After about half an hour, the tsar left the palace and reentered his carriage, which immediately sped away. That’s when the first assassin approached with his weapon wrapped in a handkerchief. “After a moment’s hesitation, I threw the bomb,” the killer later testified. “I sent it under the horses’ hooves in the supposition that it would blow up under the carriage.… The explosion knocked me into the fence.”

It also killed or maimed a number of bystanders, but the emperor survived—dazed, but unharmed. The bomb had exploded just as the carriage passed over it, and as a result, only the back of the vehicle was damaged. Alexander emerged, shaking. “The tsar crossed himself,” recalled Colonel Adrian Dvorzhitsky; “he was a bit unsteady and understandably upset. When I asked him about his health, he replied, ‘Thank God, I am not wounded.’ ”

The would-be assassin was quickly apprehended and disarmed of a pistol and dagger. But Dvorzhitsky heard him shout to one of his accomplices and realized the tsar was still in grave danger. He urged Alexander to leave the scene at once, but the emperor disregarded him as he walked toward the man who had just tried to murder him. Someone asked how he fared, to which Alexander responded, “Thank God, I’m fine.” Then, pointing to the mass of dead and wounded, he said, “but look …” At this the assassin sneered, “Is it thanks to God?”

After confronting the bomb thrower, the emperor started
back to his ruined carriage. Again Dvorzhitsky pleaded with him to leave.
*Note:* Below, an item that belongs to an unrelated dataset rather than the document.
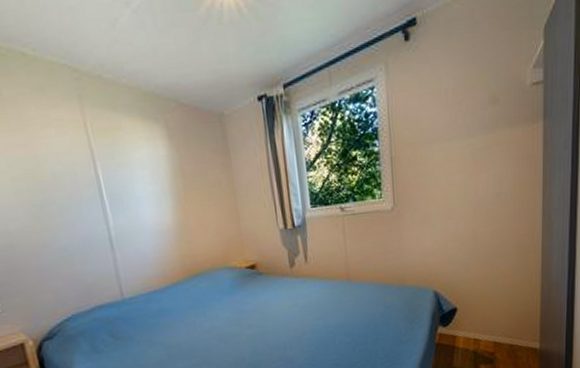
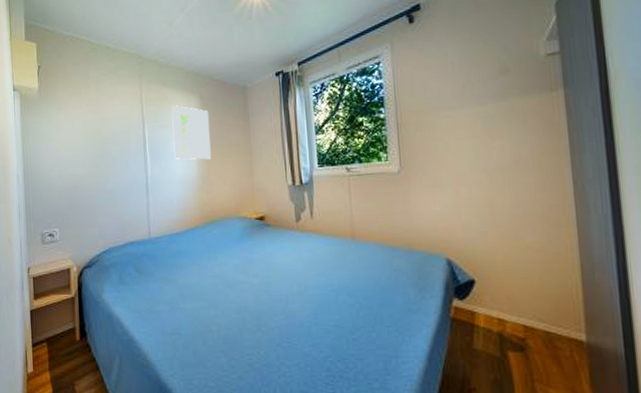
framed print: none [131,137,188,205] -> present [173,105,211,160]

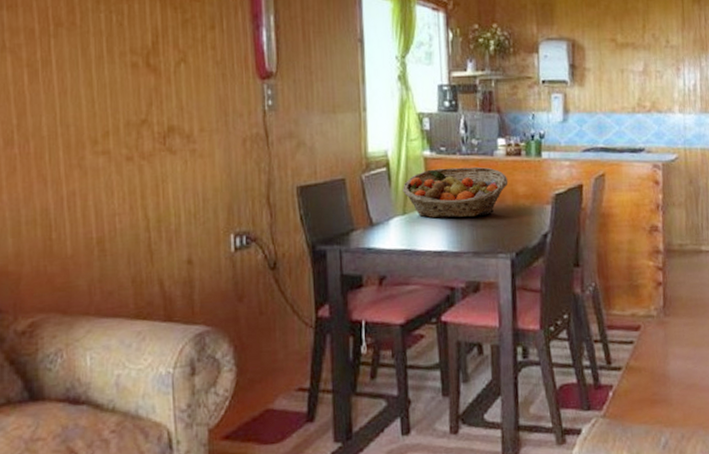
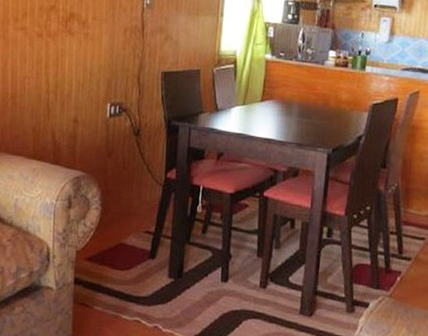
fruit basket: present [403,166,509,219] -> none [245,70,334,115]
Alexander stopped for a moment, then replied, “All right, but first show me the site of the explosion.” It was then that the second killer emerged and hurled his bomb at the emperor.
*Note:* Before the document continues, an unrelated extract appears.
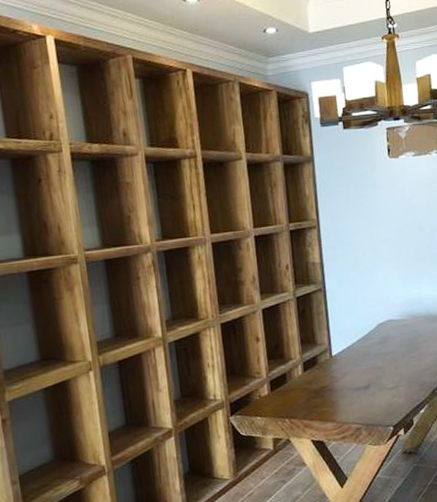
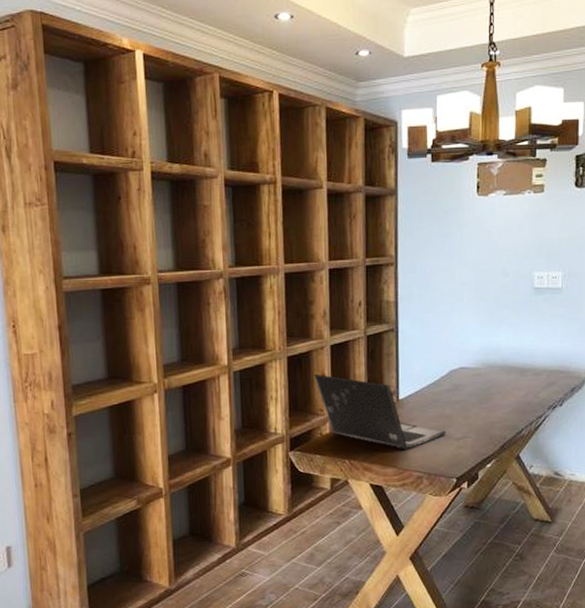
laptop: none [247,338,379,404] -> present [313,373,446,450]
“I was deafened by the new explosion,” Dvorzhitsky recounted, “burned, wounded, and thrown to the ground. Suddenly, amid the smoke and snowy fog, I heard His Majesty’s weak voice: ‘Help!’ Gathering what strength I had, I jumped up and rushed to the tsar. His Majesty was half-lying, half-sitting, leaning on his right arm. Thinking that he was merely wounded heavily, I tried to lift him, but the tsar’s legs were shattered, and the blood poured out of them.
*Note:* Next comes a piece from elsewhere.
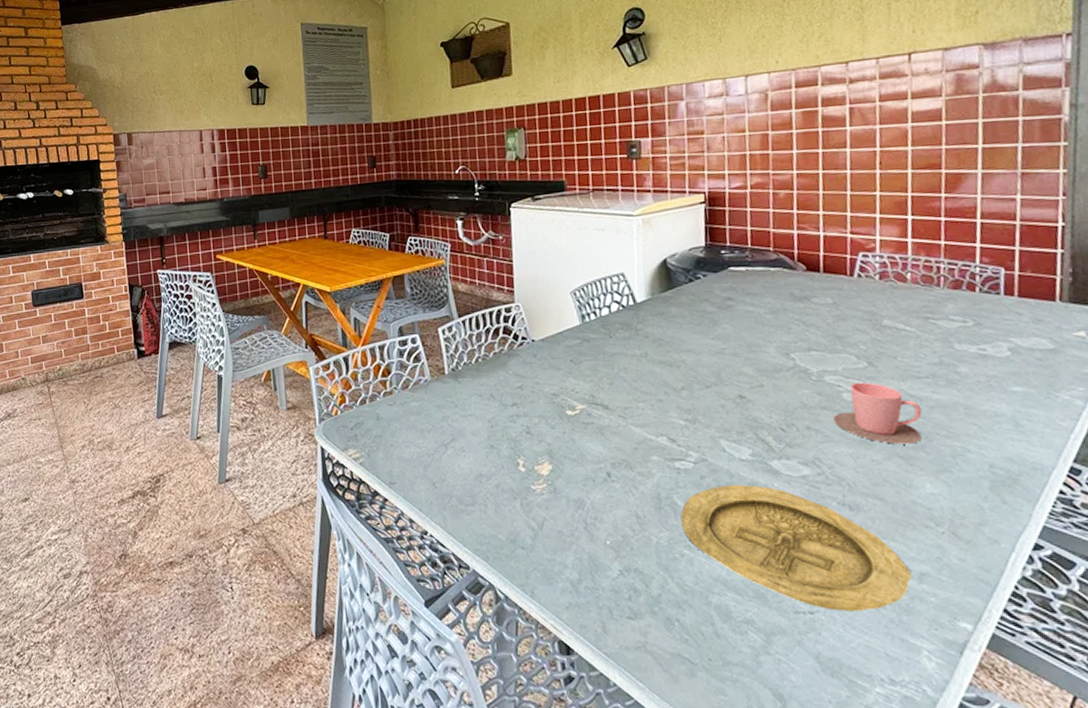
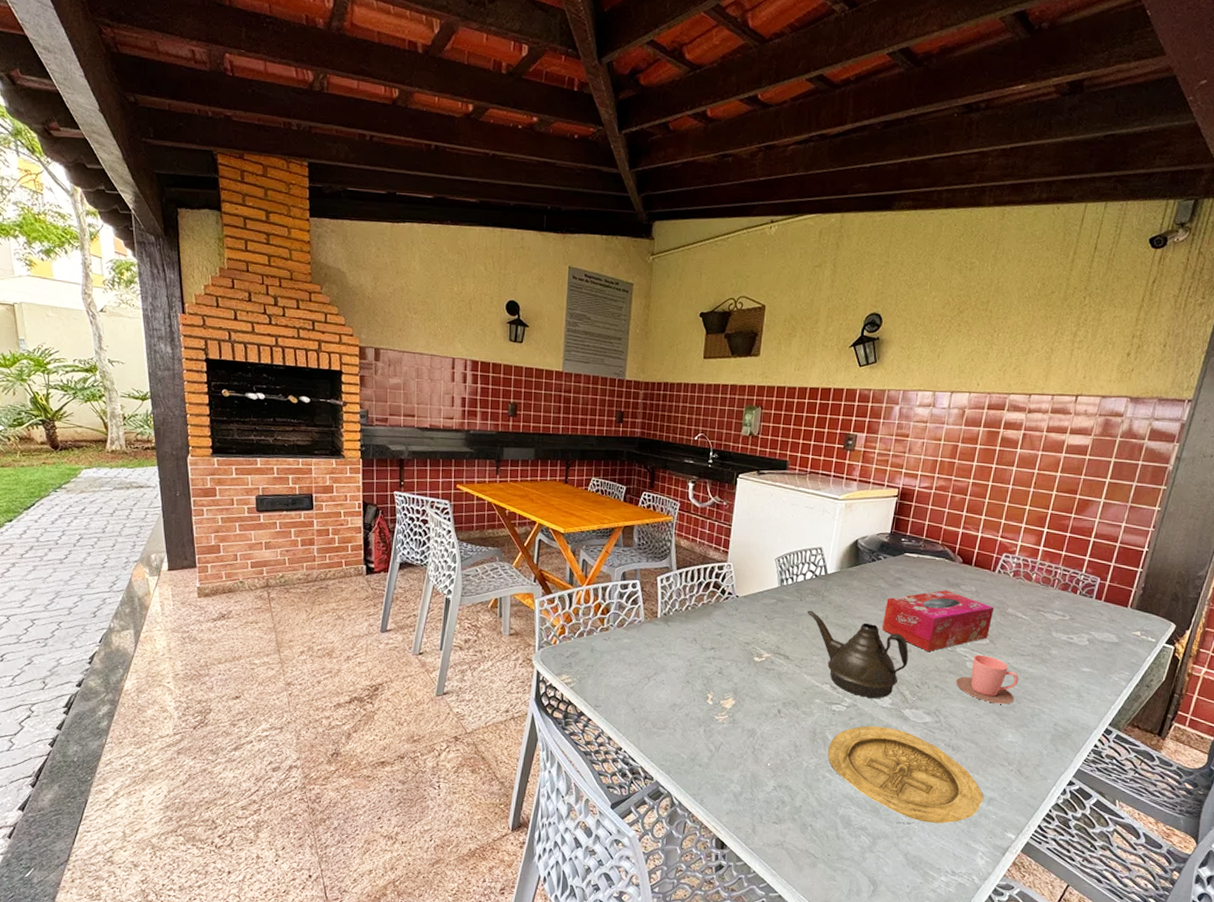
teapot: none [621,348,763,449] -> present [807,610,909,698]
tissue box: none [717,306,865,385] -> present [881,590,995,652]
“Twenty people, with wounds of varying degree, lay by the sidewalk and on the street. Some managed to stand, others crawled, still others tried to get out from beneath bodies that had fallen on them. Through the snow, debris, and blood you could see fragments of clothing, epaulets, sabers, and bloody chunks of human flesh.”

In the midst of this nightmarish scene, Alexander was heard to mutter several times, “Cold, I’m cold.” Then, when his brother Michael arrived, the tsar said, “Take me home quickly!” With his life slowly draining away as the blood continued to pulse out of his ruined legs, he was placed on a sled and rushed to the Winter Palace. One of the men who helped move him was the third assassin, his unexploded bomb still on hand.

The emperor’s nephew, Grand Duke Alexander (“Sandro” to the family), hurried to the palace when he heard what had happened. “The big spots of black blood on the marble steps and then along the corridor showed us the way to the tsar’s study,” he recalled. “Father [Grand Duke Michael, the emperor’s
brother at the scene of his assassination] stood in the doorway, giving orders to the servants.… Emperor Alexander II lay on a couch by the desk. He was unconscious.… He looked horrible.… One eye was shut, the other stared ahead without expression.… Members of the Imperial Family came in one after the other. The room was overflowing.… The heir [soon to be Alexander III] came in and wept, saying, ‘This is what we have come to,’ and embraced the grand dukes, his brother, Vladimir Alexandrovich, and his uncle, Mikhail Nikolayevich.

“Princess Yuryevskaya [Katya], half-dressed, ran in. They said that some overzealous guard tried to stop her from entering. She fell on top of the tsar’s body, covering his hands with kisses and shouting, ‘Sasha! Sasha!’ It was unbearable.”

One witness to the bloody horror at the palace that Sunday was a young boy of thirteen, the future Nicholas II, Russia’s last tsar—destined to die less than three decades later under similarly gruesome circumstances. Before that would happen, though, it was the boy’s father who emerged as the new emperor after Alexander II—hounded to the end—finally found peace.